WHAT YOU NEED TO DO
In the listing below, count every line that contains "shoulder". Give nothing but the number.
======== DATASET EXTRACT
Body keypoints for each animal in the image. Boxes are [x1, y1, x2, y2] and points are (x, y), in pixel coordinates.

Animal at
================
======== DATASET EXTRACT
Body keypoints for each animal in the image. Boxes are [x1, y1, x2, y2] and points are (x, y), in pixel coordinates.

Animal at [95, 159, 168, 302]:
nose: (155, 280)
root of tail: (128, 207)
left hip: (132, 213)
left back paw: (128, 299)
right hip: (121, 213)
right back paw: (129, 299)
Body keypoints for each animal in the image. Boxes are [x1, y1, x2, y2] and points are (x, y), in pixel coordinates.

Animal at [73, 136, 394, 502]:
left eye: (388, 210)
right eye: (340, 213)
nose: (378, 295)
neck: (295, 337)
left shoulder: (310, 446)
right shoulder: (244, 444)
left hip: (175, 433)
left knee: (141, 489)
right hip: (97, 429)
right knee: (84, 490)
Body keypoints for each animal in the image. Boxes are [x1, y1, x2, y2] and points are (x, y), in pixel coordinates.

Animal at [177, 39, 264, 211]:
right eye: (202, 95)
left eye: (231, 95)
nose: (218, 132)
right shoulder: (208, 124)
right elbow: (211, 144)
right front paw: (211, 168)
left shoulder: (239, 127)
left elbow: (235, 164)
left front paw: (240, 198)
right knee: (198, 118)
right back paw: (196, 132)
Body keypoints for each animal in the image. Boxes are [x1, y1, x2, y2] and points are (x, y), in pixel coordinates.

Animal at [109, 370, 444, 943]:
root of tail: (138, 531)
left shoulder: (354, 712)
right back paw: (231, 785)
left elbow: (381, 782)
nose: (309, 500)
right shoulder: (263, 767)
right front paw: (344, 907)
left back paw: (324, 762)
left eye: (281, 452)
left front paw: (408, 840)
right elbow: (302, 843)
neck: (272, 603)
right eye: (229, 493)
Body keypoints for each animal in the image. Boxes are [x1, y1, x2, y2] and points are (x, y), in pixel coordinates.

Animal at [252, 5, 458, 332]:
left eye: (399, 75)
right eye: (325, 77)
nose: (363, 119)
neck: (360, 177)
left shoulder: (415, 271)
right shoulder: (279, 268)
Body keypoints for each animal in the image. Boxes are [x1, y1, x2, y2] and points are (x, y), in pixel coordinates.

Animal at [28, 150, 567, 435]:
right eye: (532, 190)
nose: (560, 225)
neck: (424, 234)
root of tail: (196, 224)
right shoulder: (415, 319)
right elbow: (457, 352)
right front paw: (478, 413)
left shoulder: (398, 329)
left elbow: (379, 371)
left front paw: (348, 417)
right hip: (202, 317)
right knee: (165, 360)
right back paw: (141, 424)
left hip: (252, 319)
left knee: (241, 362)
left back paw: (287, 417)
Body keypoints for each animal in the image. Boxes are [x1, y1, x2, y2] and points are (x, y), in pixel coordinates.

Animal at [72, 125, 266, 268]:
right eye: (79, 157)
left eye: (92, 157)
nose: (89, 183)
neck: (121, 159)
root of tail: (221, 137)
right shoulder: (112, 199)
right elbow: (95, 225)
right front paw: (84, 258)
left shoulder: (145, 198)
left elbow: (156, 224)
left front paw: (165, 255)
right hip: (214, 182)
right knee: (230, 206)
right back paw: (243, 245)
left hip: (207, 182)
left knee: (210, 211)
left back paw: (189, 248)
================
======== DATASET EXTRACT
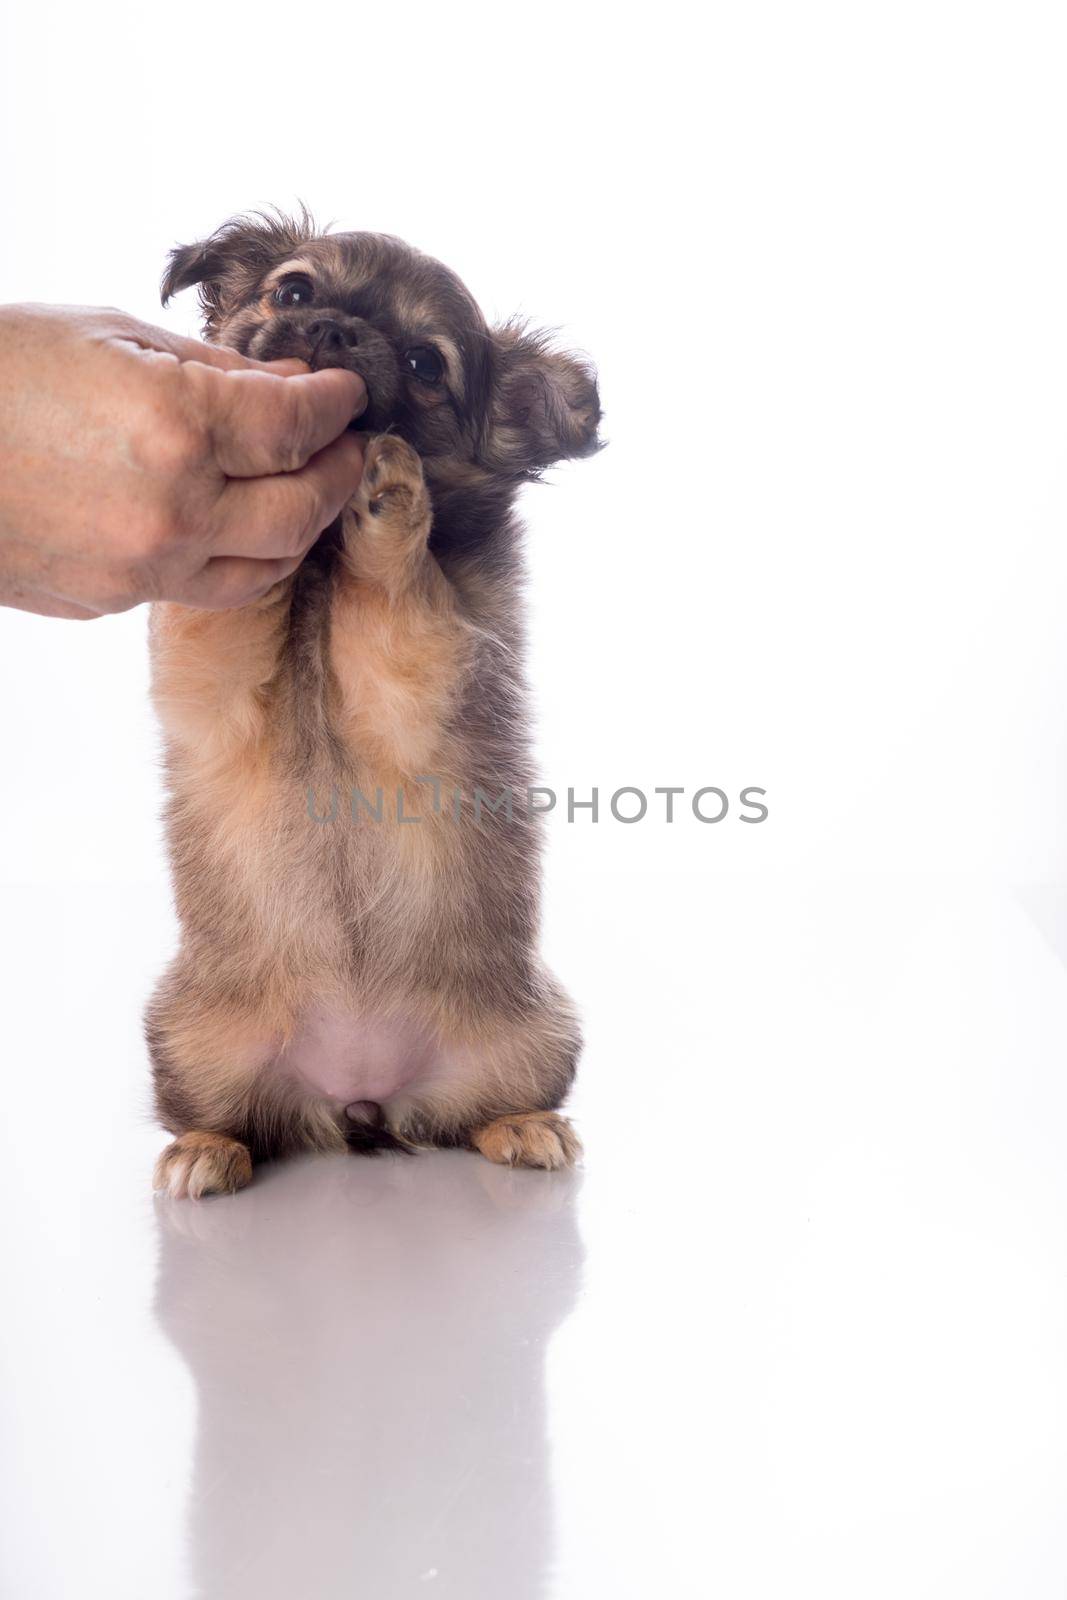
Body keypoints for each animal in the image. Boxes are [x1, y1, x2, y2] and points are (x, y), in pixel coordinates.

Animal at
================
WRITTEN ANSWER
12